§ **Instruction**: Apart from the pictures, every entry below must be given again exactly.

=== Extracted data ===

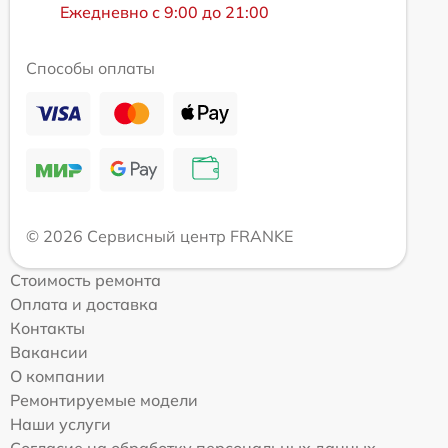
Ежедневно с 9:00 до 21:00
Способы оплаты
© 2026 Сервисный центр FRANKE
Стоимость ремонта
Оплата и доставка
Контакты
Вакансии
О компании
Ремонтируемые модели
Наши услуги
Согласие на обработку персональных данных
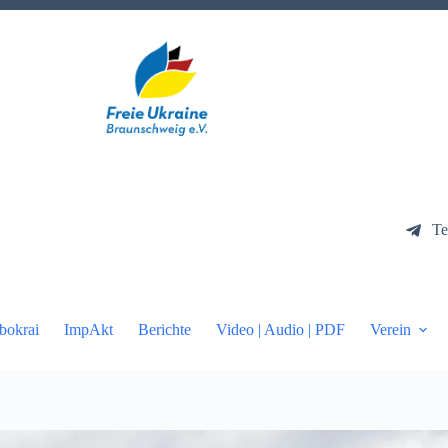
Te
bokrai
ImpAkt
Berichte
Video | Audio | PDF
Verein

===

§ **Solution to the exercise**:
Ежедневно с 9:00 до 21:00
Способы оплаты
© 2026 Сервисный центр FRANKE
Стоимость ремонта
Оплата и доставка
Контакты
Вакансии
О компании
Ремонтируемые модели
Наши услуги
Согласие на обработку персональных данных
Te
bokrai
ImpAkt
Berichte
Video | Audio | PDF
Verein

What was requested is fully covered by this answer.